Hurricane Sandy left in its path some impressive statistics. Its central pressure was the lowest ever recorded for a storm north of North Carolina, breaking a record set by the devastating “Long Island Express” hurricane of 1938. Along the East Coast, Sandy led to more than 50 deaths, left millions without power and caused an estimated $20 billion or more in damage.

But to call Sandy a harbinger of a “new normal,” in which unprecedented weather events cause unprecedented destruction, would be wrong. This historic storm should remind us that planet Earth is a dangerous place, where extreme events are commonplace and disasters are to be expected.
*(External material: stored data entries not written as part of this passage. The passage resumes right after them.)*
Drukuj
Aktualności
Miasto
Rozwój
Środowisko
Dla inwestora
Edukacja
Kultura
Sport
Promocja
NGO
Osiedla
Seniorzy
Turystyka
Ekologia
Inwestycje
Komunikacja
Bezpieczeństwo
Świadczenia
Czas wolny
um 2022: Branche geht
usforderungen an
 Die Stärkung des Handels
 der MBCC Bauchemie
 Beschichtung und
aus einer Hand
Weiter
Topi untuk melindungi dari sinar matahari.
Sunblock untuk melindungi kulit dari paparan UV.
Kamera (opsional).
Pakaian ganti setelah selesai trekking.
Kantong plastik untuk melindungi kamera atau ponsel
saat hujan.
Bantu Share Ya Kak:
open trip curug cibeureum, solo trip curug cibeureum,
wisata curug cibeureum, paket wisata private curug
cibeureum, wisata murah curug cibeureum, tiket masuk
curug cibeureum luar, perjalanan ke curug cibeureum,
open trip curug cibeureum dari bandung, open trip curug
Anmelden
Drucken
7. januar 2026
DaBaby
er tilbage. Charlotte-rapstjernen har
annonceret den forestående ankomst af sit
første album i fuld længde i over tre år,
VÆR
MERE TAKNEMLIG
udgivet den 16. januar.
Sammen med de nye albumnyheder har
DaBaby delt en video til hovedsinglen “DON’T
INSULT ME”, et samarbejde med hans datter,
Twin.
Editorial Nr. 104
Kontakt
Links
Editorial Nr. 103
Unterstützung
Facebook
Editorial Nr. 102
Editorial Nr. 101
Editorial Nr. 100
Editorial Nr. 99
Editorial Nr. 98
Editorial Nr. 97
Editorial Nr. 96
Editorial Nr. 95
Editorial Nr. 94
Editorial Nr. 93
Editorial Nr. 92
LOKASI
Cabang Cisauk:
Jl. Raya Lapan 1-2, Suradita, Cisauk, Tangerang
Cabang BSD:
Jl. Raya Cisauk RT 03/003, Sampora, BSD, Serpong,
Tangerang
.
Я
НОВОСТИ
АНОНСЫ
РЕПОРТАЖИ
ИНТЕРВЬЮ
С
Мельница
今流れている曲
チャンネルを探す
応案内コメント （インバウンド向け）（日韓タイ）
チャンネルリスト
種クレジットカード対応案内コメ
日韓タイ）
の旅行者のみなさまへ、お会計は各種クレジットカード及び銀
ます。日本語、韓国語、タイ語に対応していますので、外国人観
In the proper context, Sandy is less an example of how bad things can get than a reminder that they could be much worse.


Day of the Dead

November 2, 2012


November 2 is The Day of the Dead in Mexico and other Latin American cultures.  This image is by Posada, a popular graphic artist from the early 20th century, obviously an inspiration for some 1960s hippie types.

I am hanging out in Baltimore, MD where there is power and normalcy, planning on returning to NJ on Sunday, with a few tanks of extra gasoline just in case things don’t get sorted out up there soon.

As for Sandy and climate change, which has been in the news, I can only say that what happened to NYC has been expected for at least 25 years, probably much longer, by engineers and geographers who study the place.  As one scientist said of the storm, what was remarkable about it was that it happened in NYC. If climate change predictions hold true, such flooding will be worse in the future, but wasn’t it bad enough as it was to pay attention? If fears of climate apocalypse get people to take constructive action, I won’t complain too much about their misguided notions.